- [WORK TASK]: Line by line, restate the listing below without any change.

- [RECORDED DATA]:
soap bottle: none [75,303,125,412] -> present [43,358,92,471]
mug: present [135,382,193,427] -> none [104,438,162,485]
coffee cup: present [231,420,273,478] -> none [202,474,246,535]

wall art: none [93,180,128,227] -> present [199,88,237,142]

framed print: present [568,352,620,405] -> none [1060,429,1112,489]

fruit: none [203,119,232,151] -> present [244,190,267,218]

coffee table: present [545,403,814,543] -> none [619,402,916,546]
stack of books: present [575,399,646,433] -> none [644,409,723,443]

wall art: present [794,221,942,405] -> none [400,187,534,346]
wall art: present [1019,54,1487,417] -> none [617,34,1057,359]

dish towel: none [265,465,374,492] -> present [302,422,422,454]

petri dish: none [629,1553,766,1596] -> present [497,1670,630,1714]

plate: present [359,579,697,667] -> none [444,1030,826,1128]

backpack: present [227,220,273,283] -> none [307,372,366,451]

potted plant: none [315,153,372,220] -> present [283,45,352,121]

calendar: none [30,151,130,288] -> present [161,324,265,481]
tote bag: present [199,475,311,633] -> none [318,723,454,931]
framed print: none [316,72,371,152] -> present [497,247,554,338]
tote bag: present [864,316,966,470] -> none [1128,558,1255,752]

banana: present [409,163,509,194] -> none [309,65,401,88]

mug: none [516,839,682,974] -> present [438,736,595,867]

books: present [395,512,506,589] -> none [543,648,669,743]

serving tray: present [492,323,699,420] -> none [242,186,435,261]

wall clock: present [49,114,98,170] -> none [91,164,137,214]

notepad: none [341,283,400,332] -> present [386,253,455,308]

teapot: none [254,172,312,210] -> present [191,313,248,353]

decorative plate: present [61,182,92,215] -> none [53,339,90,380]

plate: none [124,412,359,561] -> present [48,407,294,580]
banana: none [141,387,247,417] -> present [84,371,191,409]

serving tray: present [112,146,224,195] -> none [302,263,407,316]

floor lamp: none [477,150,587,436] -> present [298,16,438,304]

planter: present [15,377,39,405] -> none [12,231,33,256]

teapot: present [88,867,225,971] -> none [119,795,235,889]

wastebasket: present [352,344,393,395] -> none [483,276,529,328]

- [REPLY TO THE TASK]:
soap bottle: none [75,303,125,412] -> present [43,358,92,471]
mug: present [135,382,193,427] -> none [104,438,162,485]
coffee cup: present [231,420,273,478] -> none [202,474,246,535]

wall art: none [93,180,128,227] -> present [199,88,237,142]

framed print: present [568,352,620,405] -> none [1060,429,1112,489]

fruit: none [203,119,232,151] -> present [244,190,267,218]

coffee table: present [545,403,814,543] -> none [619,402,916,546]
stack of books: present [575,399,646,433] -> none [644,409,723,443]

wall art: present [794,221,942,405] -> none [400,187,534,346]
wall art: present [1019,54,1487,417] -> none [617,34,1057,359]

dish towel: none [265,465,374,492] -> present [302,422,422,454]

petri dish: none [629,1553,766,1596] -> present [497,1670,630,1714]

plate: present [359,579,697,667] -> none [444,1030,826,1128]

backpack: present [227,220,273,283] -> none [307,372,366,451]

potted plant: none [315,153,372,220] -> present [283,45,352,121]

calendar: none [30,151,130,288] -> present [161,324,265,481]
tote bag: present [199,475,311,633] -> none [318,723,454,931]
framed print: none [316,72,371,152] -> present [497,247,554,338]
tote bag: present [864,316,966,470] -> none [1128,558,1255,752]

banana: present [409,163,509,194] -> none [309,65,401,88]

mug: none [516,839,682,974] -> present [438,736,595,867]

books: present [395,512,506,589] -> none [543,648,669,743]

serving tray: present [492,323,699,420] -> none [242,186,435,261]

wall clock: present [49,114,98,170] -> none [91,164,137,214]

notepad: none [341,283,400,332] -> present [386,253,455,308]

teapot: none [254,172,312,210] -> present [191,313,248,353]

decorative plate: present [61,182,92,215] -> none [53,339,90,380]

plate: none [124,412,359,561] -> present [48,407,294,580]
banana: none [141,387,247,417] -> present [84,371,191,409]

serving tray: present [112,146,224,195] -> none [302,263,407,316]

floor lamp: none [477,150,587,436] -> present [298,16,438,304]

planter: present [15,377,39,405] -> none [12,231,33,256]

teapot: present [88,867,225,971] -> none [119,795,235,889]

wastebasket: present [352,344,393,395] -> none [483,276,529,328]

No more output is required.